### Texte fourni
Le 30 avril 2014, la société …déposa ses déclarations pour l’impôt sur le revenu des collectivités et l’impôt commercial communal pour les années 2011 et 2012.

Par courrier du 16 juillet 2014, le bureau d’imposition informa la société …de ce qu’il envisageait de s’écarter de ces dernières déclarations sur les points suivants : « (…) - Les pertes d’exploitation reportables des années antérieures s’élèvent à … (2007), … (2009) et … (2010), conformément aux montants établis lors de l’imposition des années 2007 à 2010.

Ainsi le montant total dû (contribution au fonds pour l’emploi inclus) s’élève à … pour 2011.

- Du fait que les pertes d’exploitation reportables des années antérieures ont été utilisées intégralement pour l’exercice 2011, aucune perte antérieure n’est déductible. Ainsi le montant total dû (contribution au fonds pour l’emploi inclus) s’élève à … pour 2012. (…) », tout en l’invitant à lui faire parvenir ses objections éventuelles, ce qu’elle fit par courrier du 23 juillet 2014.

### Documents fournis
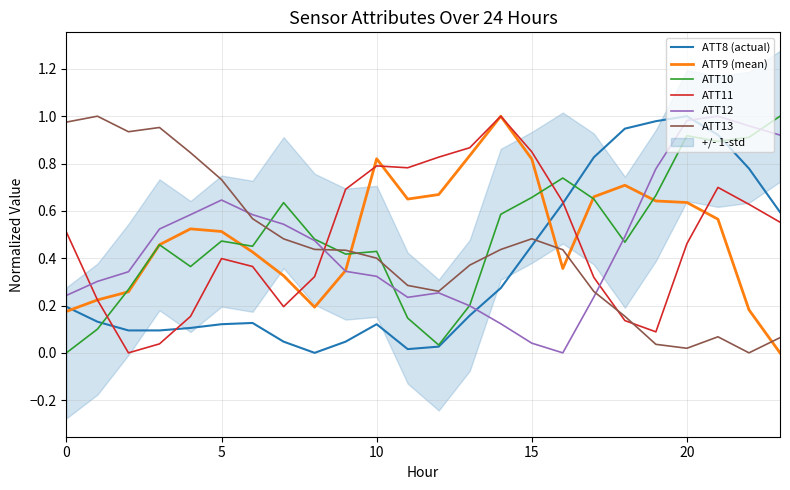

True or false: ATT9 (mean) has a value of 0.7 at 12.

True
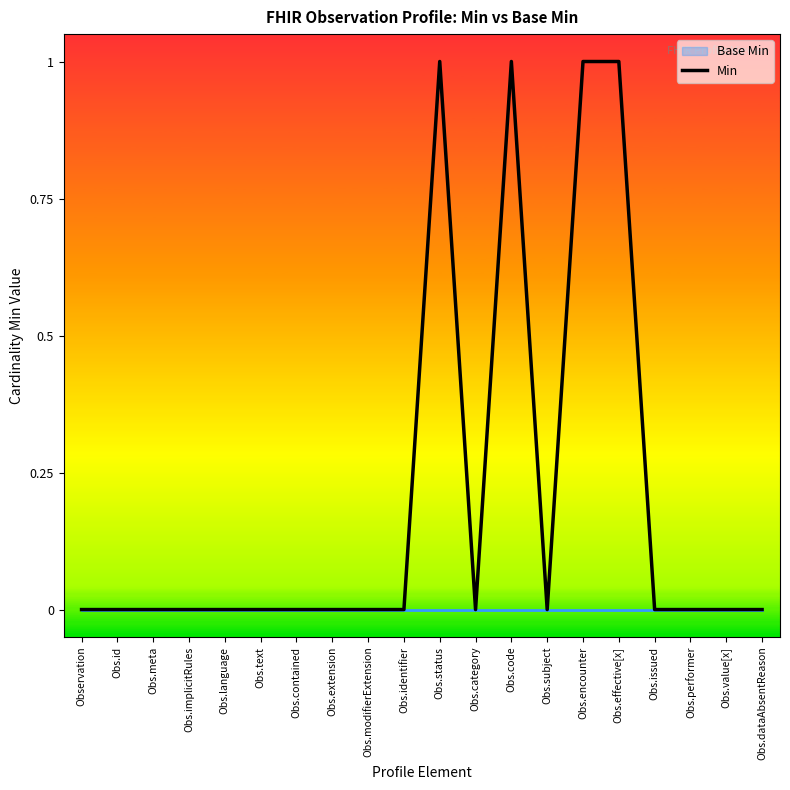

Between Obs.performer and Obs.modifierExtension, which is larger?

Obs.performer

### Questions
- 1) Recopiez fidèlement le passage du texte fourni allant de « Par courrier du 16 » à « 2007 à 2010. ».
- 2) Selon le texte fourni, à quelle date la société a-t-elle déposé ses déclarations d’impôt pour les années 2011 et 2012 ?
- 3) D’après le texte fourni, pourquoi le bureau d’imposition considère-t-il qu’aucune perte antérieure n’est déductible pour l’exercice 2012 ?

### Réponses
- 1)
Par courrier du 16 juillet 2014, le bureau d’imposition informa la société …de ce qu’il envisageait de s’écarter de ces dernières déclarations sur les points suivants : « (…) - Les pertes d’exploitation reportables des années antérieures s’élèvent à … (2007), … (2009) et … (2010), conformément aux montants établis lors de l’imposition des années 2007 à 2010.

- 2) Le 30 avril 2014.

- 3) Les pertes d’exploitation reportables des années antérieures ont été utilisées intégralement pour l’exercice 2011. Il ne reste donc aucune perte antérieure à déduire pour 2012.